**Work required**
Leaving every image behind, reproduce the records word for word.

**Records for processing**
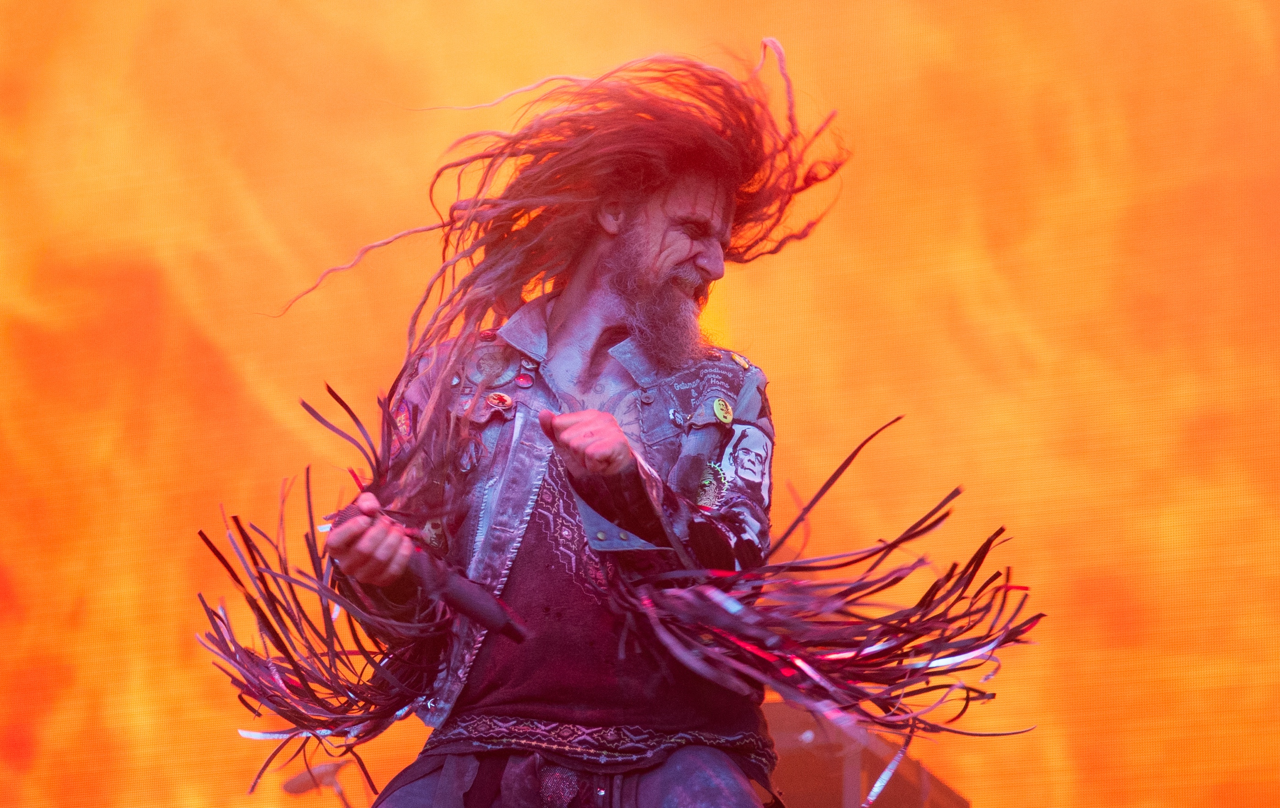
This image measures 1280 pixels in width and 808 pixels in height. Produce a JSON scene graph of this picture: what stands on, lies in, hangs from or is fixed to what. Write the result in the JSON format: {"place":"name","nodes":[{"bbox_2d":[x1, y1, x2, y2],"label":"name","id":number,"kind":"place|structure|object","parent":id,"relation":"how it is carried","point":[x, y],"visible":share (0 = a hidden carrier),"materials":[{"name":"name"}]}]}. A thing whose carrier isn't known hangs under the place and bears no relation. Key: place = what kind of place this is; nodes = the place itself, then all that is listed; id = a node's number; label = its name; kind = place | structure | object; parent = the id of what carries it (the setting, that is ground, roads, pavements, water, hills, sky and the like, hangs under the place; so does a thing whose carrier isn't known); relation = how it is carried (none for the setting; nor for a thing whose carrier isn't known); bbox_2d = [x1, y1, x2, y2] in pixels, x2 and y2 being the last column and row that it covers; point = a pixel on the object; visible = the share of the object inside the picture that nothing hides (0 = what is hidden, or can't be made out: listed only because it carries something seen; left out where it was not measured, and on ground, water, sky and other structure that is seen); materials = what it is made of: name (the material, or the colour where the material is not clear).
{"place":"outdoors","nodes":[
{"label":"outdoors","id":0,"kind":"place"},
{"bbox_2d":[0,0,1277,807],"label":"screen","id":1,"kind":"structure","parent":0,"point":[518,74],"materials":[{"name":"orange"}]},
{"label":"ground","id":2,"kind":"structure","parent":0},
{"bbox_2d":[279,757,358,807],"label":"microphone","id":3,"kind":"object","parent":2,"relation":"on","point":[328,772],"visible":0.76,"materials":[{"name":"metal"}]},
{"bbox_2d":[303,48,816,807],"label":"man","id":4,"kind":"object","parent":2,"relation":"on","point":[669,219],"visible":0.97},
{"bbox_2d":[193,376,458,791],"label":"fringe","id":5,"kind":"object","parent":4,"relation":"in","point":[276,634],"visible":0.64,"materials":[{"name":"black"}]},
{"bbox_2d":[334,501,531,642],"label":"microphone","id":6,"kind":"object","parent":4,"relation":"in","point":[457,587],"visible":0.78,"materials":[{"name":"plastic"}]},
{"bbox_2d":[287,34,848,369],"label":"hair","id":7,"kind":"object","parent":4,"relation":"on","point":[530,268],"visible":0.77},
{"bbox_2d":[608,417,1046,753],"label":"fringe","id":8,"kind":"object","parent":4,"relation":"in","point":[937,583],"visible":0.83,"materials":[{"name":"black leather"}]},
{"bbox_2d":[760,698,969,807],"label":"stage monitor","id":9,"kind":"object","parent":2,"relation":"on","point":[815,794],"visible":0.59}
]}

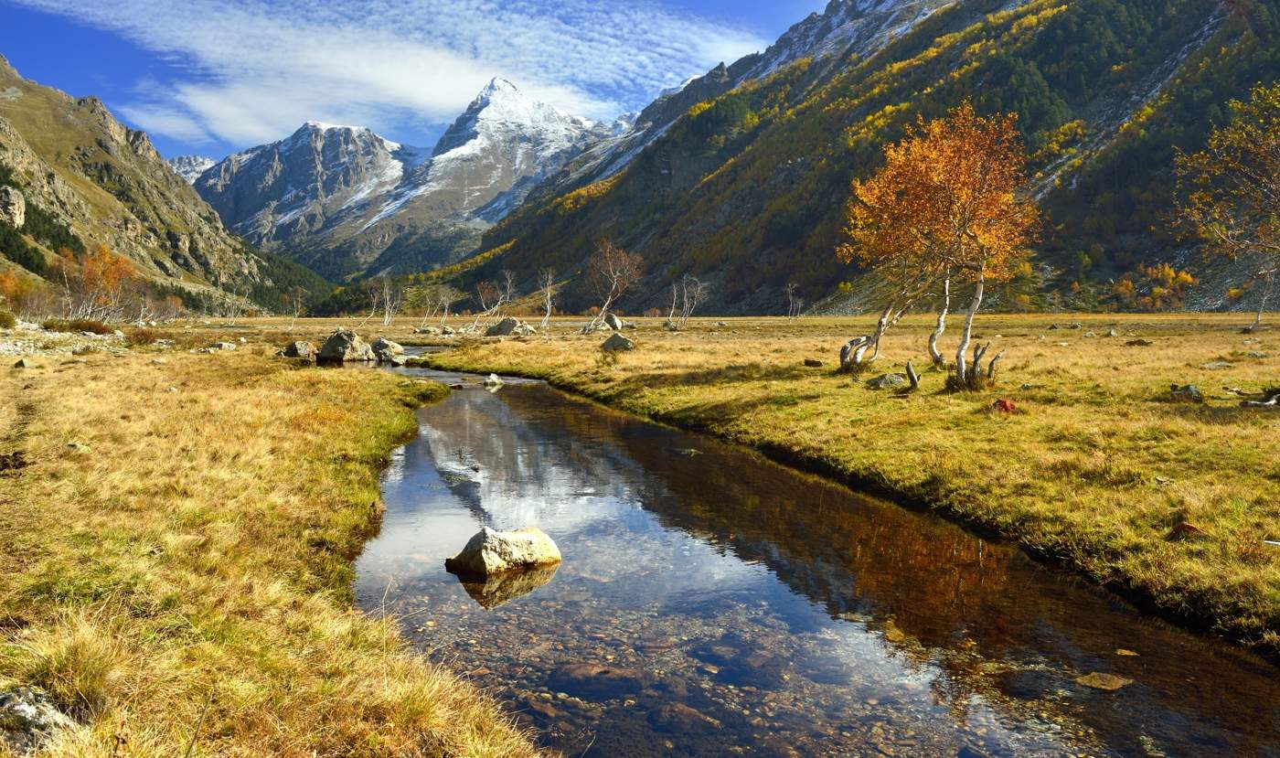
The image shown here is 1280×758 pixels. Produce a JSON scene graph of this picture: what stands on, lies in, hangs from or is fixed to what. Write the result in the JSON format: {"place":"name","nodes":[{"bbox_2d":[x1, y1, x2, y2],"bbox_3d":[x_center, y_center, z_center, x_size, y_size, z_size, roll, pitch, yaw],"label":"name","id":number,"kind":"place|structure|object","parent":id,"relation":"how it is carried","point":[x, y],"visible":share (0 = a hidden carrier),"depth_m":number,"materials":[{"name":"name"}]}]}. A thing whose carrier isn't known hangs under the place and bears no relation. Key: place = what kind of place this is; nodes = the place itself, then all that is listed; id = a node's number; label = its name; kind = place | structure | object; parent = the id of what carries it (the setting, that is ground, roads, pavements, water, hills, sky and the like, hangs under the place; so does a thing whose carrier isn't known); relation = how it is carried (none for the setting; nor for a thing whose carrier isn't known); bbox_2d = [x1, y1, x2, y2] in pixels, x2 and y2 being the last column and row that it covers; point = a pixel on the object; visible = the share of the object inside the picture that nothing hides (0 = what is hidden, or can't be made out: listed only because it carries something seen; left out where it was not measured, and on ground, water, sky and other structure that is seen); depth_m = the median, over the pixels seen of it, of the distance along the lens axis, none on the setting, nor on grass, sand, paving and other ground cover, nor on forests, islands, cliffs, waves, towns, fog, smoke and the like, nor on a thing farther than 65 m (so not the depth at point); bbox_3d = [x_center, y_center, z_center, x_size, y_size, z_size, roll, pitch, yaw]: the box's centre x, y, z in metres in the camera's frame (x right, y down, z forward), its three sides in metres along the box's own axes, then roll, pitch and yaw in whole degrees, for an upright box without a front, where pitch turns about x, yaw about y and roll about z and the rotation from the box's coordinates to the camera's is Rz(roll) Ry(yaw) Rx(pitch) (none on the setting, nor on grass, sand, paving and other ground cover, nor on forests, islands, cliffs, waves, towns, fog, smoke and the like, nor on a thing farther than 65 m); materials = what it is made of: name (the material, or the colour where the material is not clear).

**Output for this task**
This image measures 1280 pixels in width and 808 pixels in height. Produce a JSON scene graph of this picture: what stands on, lies in, hangs from or is fixed to what. Write the result in the JSON format: {"place":"name","nodes":[{"bbox_2d":[x1, y1, x2, y2],"label":"name","id":number,"kind":"place|structure|object","parent":id,"relation":"how it is carried","point":[x, y],"visible":share (0 = a hidden carrier),"materials":[{"name":"name"}]}]}. A thing whose carrier isn't known hangs under the place and bears no relation. Key: place = what kind of place this is; nodes = the place itself, then all that is listed; id = a node's number; label = its name; kind = place | structure | object; parent = the id of what carries it (the setting, that is ground, roads, pavements, water, hills, sky and the like, hangs under the place; so does a thing whose carrier isn't known); relation = how it is carried (none for the setting; nor for a thing whose carrier isn't known); bbox_2d = [x1, y1, x2, y2] in pixels, x2 and y2 being the last column and row that it covers; point = a pixel on the object; visible = the share of the object inside the picture that nothing hides (0 = what is hidden, or can't be made out: listed only because it carries something seen; left out where it was not measured, and on ground, water, sky and other structure that is seen); materials = what it is made of: name (the material, or the colour where the material is not clear).
{"place":"outdoors","nodes":[
{"label":"outdoors","id":0,"kind":"place"},
{"bbox_2d":[0,0,1277,807],"label":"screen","id":1,"kind":"structure","parent":0,"point":[518,74],"materials":[{"name":"orange"}]},
{"label":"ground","id":2,"kind":"structure","parent":0},
{"bbox_2d":[279,757,358,807],"label":"microphone","id":3,"kind":"object","parent":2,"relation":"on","point":[328,772],"visible":0.76,"materials":[{"name":"metal"}]},
{"bbox_2d":[303,48,816,807],"label":"man","id":4,"kind":"object","parent":2,"relation":"on","point":[669,219],"visible":0.97},
{"bbox_2d":[193,376,458,791],"label":"fringe","id":5,"kind":"object","parent":4,"relation":"in","point":[276,634],"visible":0.64,"materials":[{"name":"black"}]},
{"bbox_2d":[334,501,531,642],"label":"microphone","id":6,"kind":"object","parent":4,"relation":"in","point":[457,587],"visible":0.78,"materials":[{"name":"plastic"}]},
{"bbox_2d":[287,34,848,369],"label":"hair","id":7,"kind":"object","parent":4,"relation":"on","point":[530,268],"visible":0.77},
{"bbox_2d":[608,417,1046,753],"label":"fringe","id":8,"kind":"object","parent":4,"relation":"in","point":[937,583],"visible":0.83,"materials":[{"name":"black leather"}]},
{"bbox_2d":[760,698,969,807],"label":"stage monitor","id":9,"kind":"object","parent":2,"relation":"on","point":[815,794],"visible":0.59}
]}

The image shown here is 1280×758 pixels. Produce a JSON scene graph of this picture: what stands on, lies in, hangs from or is fixed to what. Write the result in the JSON format: {"place":"name","nodes":[{"bbox_2d":[x1, y1, x2, y2],"bbox_3d":[x_center, y_center, z_center, x_size, y_size, z_size, roll, pitch, yaw],"label":"name","id":number,"kind":"place|structure|object","parent":id,"relation":"how it is carried","point":[x, y],"visible":share (0 = a hidden carrier),"depth_m":number,"materials":[{"name":"name"}]}]}. A thing whose carrier isn't known hangs under the place and bears no relation. Key: place = what kind of place this is; nodes = the place itself, then all that is listed; id = a node's number; label = its name; kind = place | structure | object; parent = the id of what carries it (the setting, that is ground, roads, pavements, water, hills, sky and the like, hangs under the place; so does a thing whose carrier isn't known); relation = how it is carried (none for the setting; nor for a thing whose carrier isn't known); bbox_2d = [x1, y1, x2, y2] in pixels, x2 and y2 being the last column and row that it covers; point = a pixel on the object; visible = the share of the object inside the picture that nothing hides (0 = what is hidden, or can't be made out: listed only because it carries something seen; left out where it was not measured, and on ground, water, sky and other structure that is seen); depth_m = the median, over the pixels seen of it, of the distance along the lens axis, none on the setting, nor on grass, sand, paving and other ground cover, nor on forests, islands, cliffs, waves, towns, fog, smoke and the like, nor on a thing farther than 65 m (so not the depth at point); bbox_3d = [x_center, y_center, z_center, x_size, y_size, z_size, roll, pitch, yaw]: the box's centre x, y, z in metres in the camera's frame (x right, y down, z forward), its three sides in metres along the box's own axes, then roll, pitch and yaw in whole degrees, for an upright box without a front, where pitch turns about x, yaw about y and roll about z and the rotation from the box's coordinates to the camera's is Rz(roll) Ry(yaw) Rx(pitch) (none on the setting, nor on grass, sand, paving and other ground cover, nor on forests, islands, cliffs, waves, towns, fog, smoke and the like, nor on a thing farther than 65 m); materials = what it is made of: name (the material, or the colour where the material is not clear).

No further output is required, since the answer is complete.